Pourtant, Fen, d'abord désappointée, s'est repris très vite et a donné un super cinq minutes d'humour. Dommage pour elle, personne ne l'a écoutée. Et la lueur de tristesse que j'ai vu dans son regard m'a achevé ; elle n'était visiblement pas habituée à un environnement aussi hostile. Elle devra pourtant s'y faire, les bas-fonds de l'humour n'ont rien d'une partie de plaisir. Voilà déjà un an que j'y baigne, et ce n'est franchement pas reluisant.

Au contraire d'elle... Avant qu'elle ne quitte l'établissement, j'ai glissé mon numéro de téléphone dans son sac à main. Qui ne tente rien n'a rien.

En attendant qu'elle m'appelle - parce qu'elle le fera -, je jette un coup d'oeil à mes réseaux sociaux, question de voir si une autre soirée d'humour a besoin de mes services. Que ce soit en tant qu'animateur ou humoriste, je m'en moque. Tout ce que je désire, en ce moment, c'est un peu d'argent - et faire de l'humour, bien sûr.

Malheureusement pour moi, c'est aussi désert que le vagin de ma belle-mère. Pas une seule offre à l'horizon. Avec un soupir, je referme le couvercle de mon ordinateur avant d'aller me prendre une bière et de me poser devant la télé. Rien de mieux qu'un gala d'humour télévisé pour me remonter le moral. Même en sachant que les blagues les plus osées et drôles sont censurées, ces spectacles me font un bien fou et me redonnent espoir qu'un jour, moi aussi je serai là.

Vivre de sa passion, ça semble tellement exaltant. Raconter des anecdotes sur une scène, devant des centaines, voire des milliers, de spectateurs, ça doit être une putain de belle expérience. L'adrénaline coulant dans ses veines, le public riant à gorge déployée à chaque gag* , l'énergie de la foule... je donnerais tout pour vivre ça une fois. Rien qu'une fois.

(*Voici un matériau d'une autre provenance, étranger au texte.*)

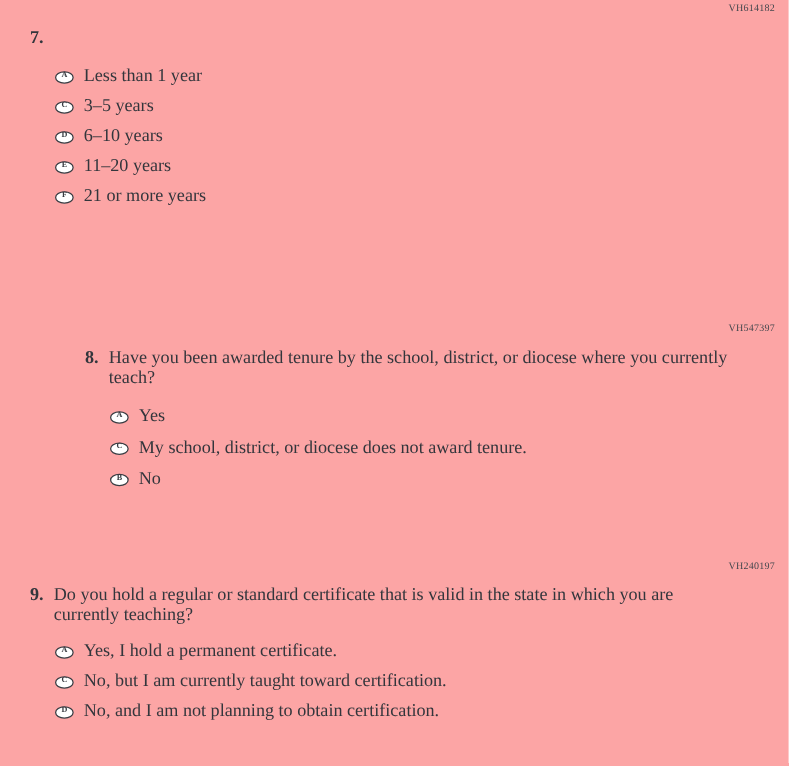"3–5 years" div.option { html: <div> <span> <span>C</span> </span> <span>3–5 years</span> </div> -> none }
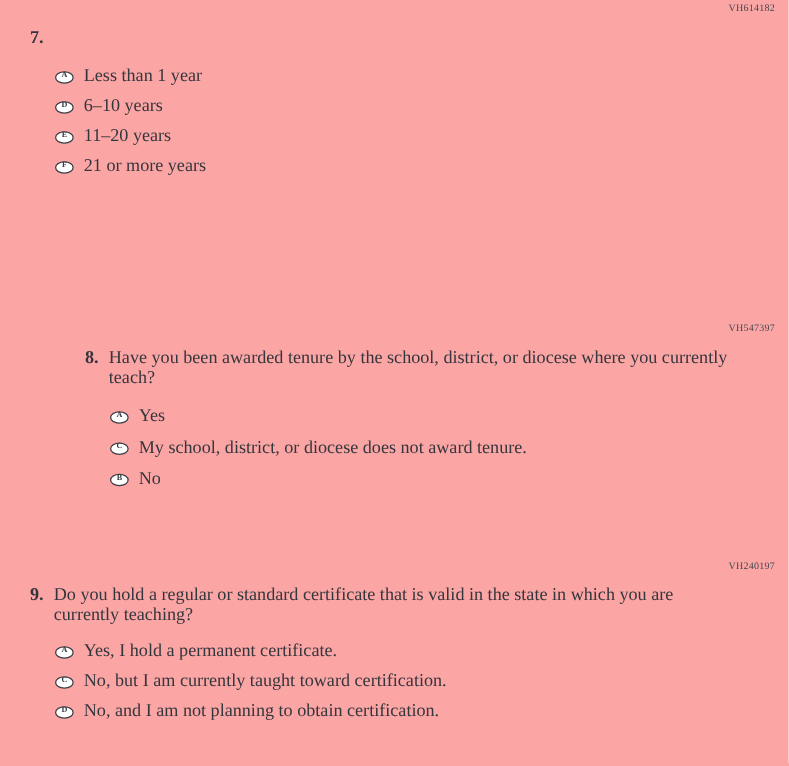"Yes" #b8 .option { font-family: none -> Liberation Mono, monospace }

Mais je n'ai pas la chance du débutant. Je reste dans l'ombre, à animer dans des bars comme Le Gentleman pour une consommation et zéro dollar. Malgré mon absence de succès et d'expérience, j'ai osé donner mon numéro à Fen ; quel imbécile je suis ! Je ne suis qu'un perdant, un bon à rien. Pas étonnant qu'il n'y ait que l'alcool qui me tienne compagnie...

Soudain, me tirant de mes réflexions franchement déprimantes, trois coups contre la porte d'entrée résonnent. Je fronce les sourcils, surpris. Depuis quand un voisin vient frapper à minuit ?

Même si je n'ai aucune envie de me lever, je me redresse et vais ouvrir. Jim !

— Frère ! Comment tu vas ? le salué-je avec notre poignée de main à tous les deux.

— C'est plutôt à toi qu'on devrait poser la question.

Je fronce une fois de plus les sourcils. De quoi il parle, putain ?

Jim est ce genre d'homme qui a tout pour lui. Grand, apprécié par les filles pour son intelligence et son physique, et avec une future carrière en médecine - ce qui est, je le rappelle, un énorme gâchis. Techniquement, il n'a rien à faire avec un raté comme moi, mais il s'entête à débarquer à des heures anormales chez moi. Parfois, c'est juste pour discuter de tout et de rien, parfois c'est pour me balancer un de ces discours ennuyeux sur mes responsabilités.